Book Review: The Martin Company at the Sweetwater: Another Look.  This is an article published in the BYU Studies journal in 2006 (45, no. 3).  It was written by Chad M. Orton.  This article takes another historical look at the stories we have been told of the crossing at the Sweetwater.  The traditional story comes from Solomon F. Kimball who told how three 18-year old boys entered the water and helped the entire company cross the Sweetwater, and have effects from the cold the remainder of their lives, and all eventually dying from the consequences.  Brigham Young guaranteed them all Celestial Glory as a result of their sacrifice. 
Orton points out that this story, to a great degree, kept the handcart story alive in the minds of the members of the Church.  However, factually it does have some lapses.  There were more than three boys who entered the water; at least five and maybe more.  Others were doing other equally important duties that day.  Although those who entered the water were young, their ages varied from twenty-four to sixteen.  It is evident the boys did not carry everyone over the river.  The invalids were taken in wagons.  Some of the men forded the river, often pulling handcarts.  The women and children had first claim to being carried over the river, although some men were carried. 
It could well be that some of the young men had later health effects as a result—arthritis and such.  Many of them had careers which would have been difficult with physical limitations—teamster for instance.  They mostly lived long lives, and generally died from other causes. 
As to the promise from Brigham Young, it was elsewhere quoted as that they would be immortalized, which they have as thousands go to Martin’s Cover yearly and hear the story of their sacrifice.  Some even ford the river with a handcart.
This article lead me to a couple other shorter articles through the bibliography.  Belated Emigrants of 1856 by Solomon F Kimball was published in the Improvement Era February 1914.  Another is an autobiography of Janneta Ann McBride which is included in “The Story of the McBride Family” by Bruce I. McBride and David B. McBride.
This is an article which provides great insight to this event, and appears to be well researched.
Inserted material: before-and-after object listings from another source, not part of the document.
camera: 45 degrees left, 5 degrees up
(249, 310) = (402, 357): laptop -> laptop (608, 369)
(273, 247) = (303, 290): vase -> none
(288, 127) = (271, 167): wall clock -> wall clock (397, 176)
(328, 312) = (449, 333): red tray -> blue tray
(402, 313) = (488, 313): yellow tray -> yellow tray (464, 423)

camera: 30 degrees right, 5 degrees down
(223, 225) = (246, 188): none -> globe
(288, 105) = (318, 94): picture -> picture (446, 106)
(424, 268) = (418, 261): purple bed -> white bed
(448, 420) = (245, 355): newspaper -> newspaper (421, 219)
Saturday, September 1, 2012

Martin's Cove, Isaac Wardle

This is the transcript and link for docent talk about Isaac Wardle at Martin's Cove.
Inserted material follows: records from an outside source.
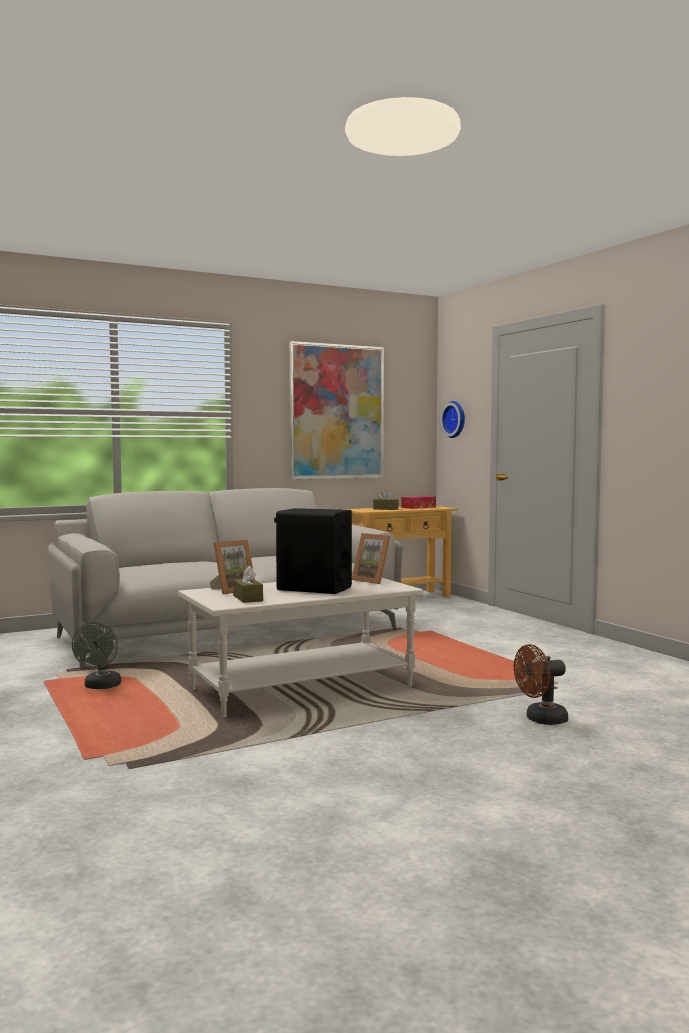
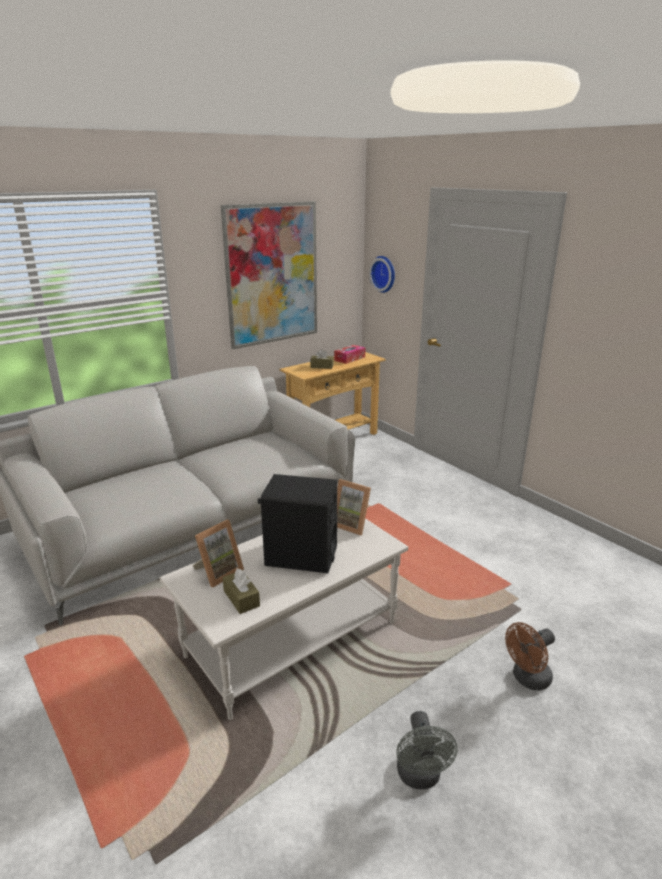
camera: 10 degrees left, 20 degrees up
(100, 687) = (88, 661): grey fan -> grey fan (420, 777)

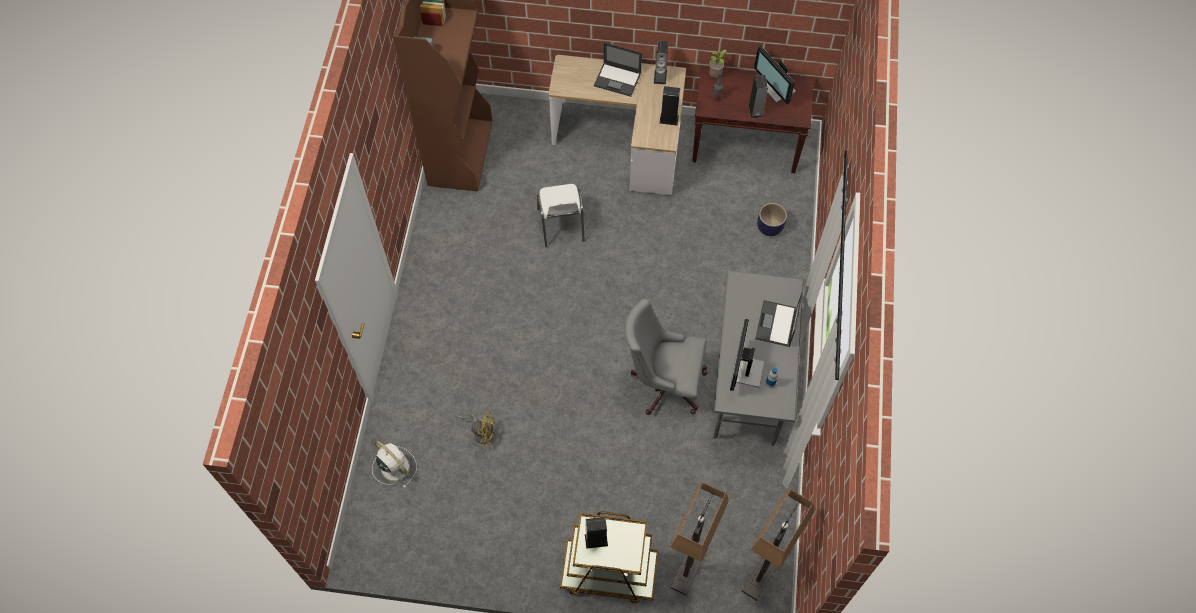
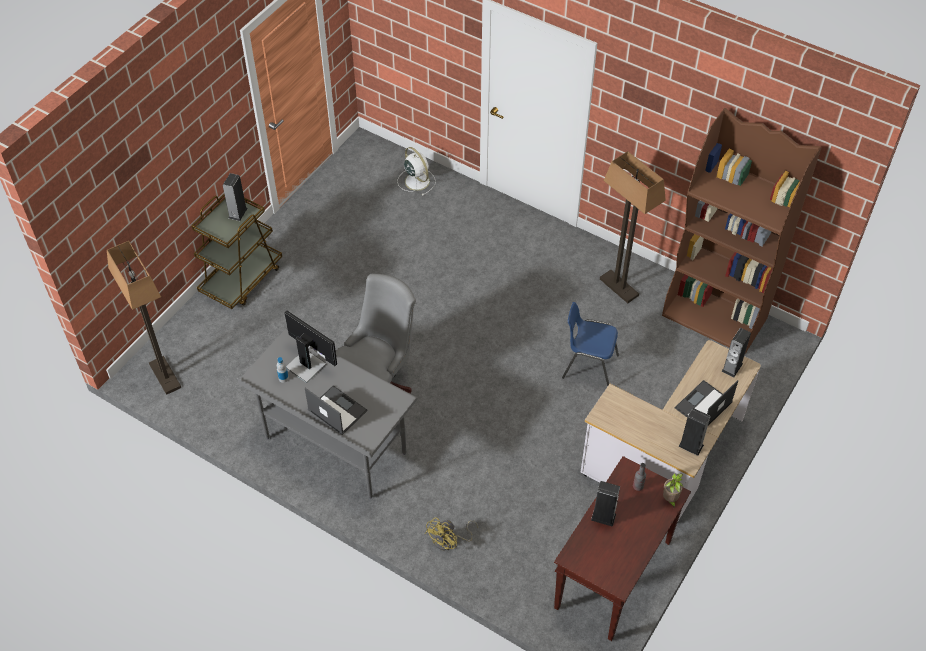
camera: 115 degrees right, 10 degrees down
(394, 466) = (416, 180): white fan -> white fan turned 105 degrees counterclockwise
(481, 432) = (412, 241): yellow fan -> yellow fan (449, 541)
(561, 226) = (588, 366): white chair -> blue chair
(669, 119) = (628, 430): speaker -> speaker (732, 367)
(687, 571) = (205, 329): floor lamp -> floor lamp (618, 287)
(769, 227) = (497, 548): planter -> none
(777, 90) = (622, 552): monitor -> none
Visitor: Can you share about the guy that cut down the tree?
Docent: Well that was Isaac Wardle.  Isaac Wardle was a young man; in his early 20s.  And uh, he had pulled and pushed, him and another kid about the same age, had pulled and pushed other handcart people, and did everything, and by the time he got up in here in the cove he was just spent and he sat down; and one of the valley boys came over and he said "we need you to go and cut some firewood."  Ane he says "no, I'm not going to.  I'm going to just sit here and die."  And the vakkey guy says to him, "no you're not.  You're going to get up, and  you're going to go down and you're going to go out and you're going to cut down three trees and bring them back for firewood. Here's the ax, and you go do it now."  And he says, "no, I'm not going to."  And uh, the valley boy insisted the next time, almost physically insisted.  And he got him up; and he kept coming here and he cut down three trees somewhere.  We think we have identified the stump according to President Hinckley.  And there are stumps.  And he cut down those three trees.  And later in life in his journal he said it was that act that preserved his life.  Otherwise he would have; and he thanked, in his journal, that valley boy, that insisted he get up and make that happen.  And that saved his life.

The young man who pulled with Isaac was John Bailey, 15.  Together they had hauled Langley, John's  brother, most of the way across the plains.  This day is most likely the day they would have forded the Sweetwater to get into the cove.

Young Isaac Wardle, was freezing and starving in Martin's Cove in November of 1856. He thought he was at his end. One of the rescuers asked him to go chop down a tree for firewood before he sat down. Isaac didn't want to and eventually had to be physically forced to go do it. Once done, he was sent back twice to chop down more trees. The process ended up invigorating him and saved his life. These are believed to be two of the three tree stumps that still remain.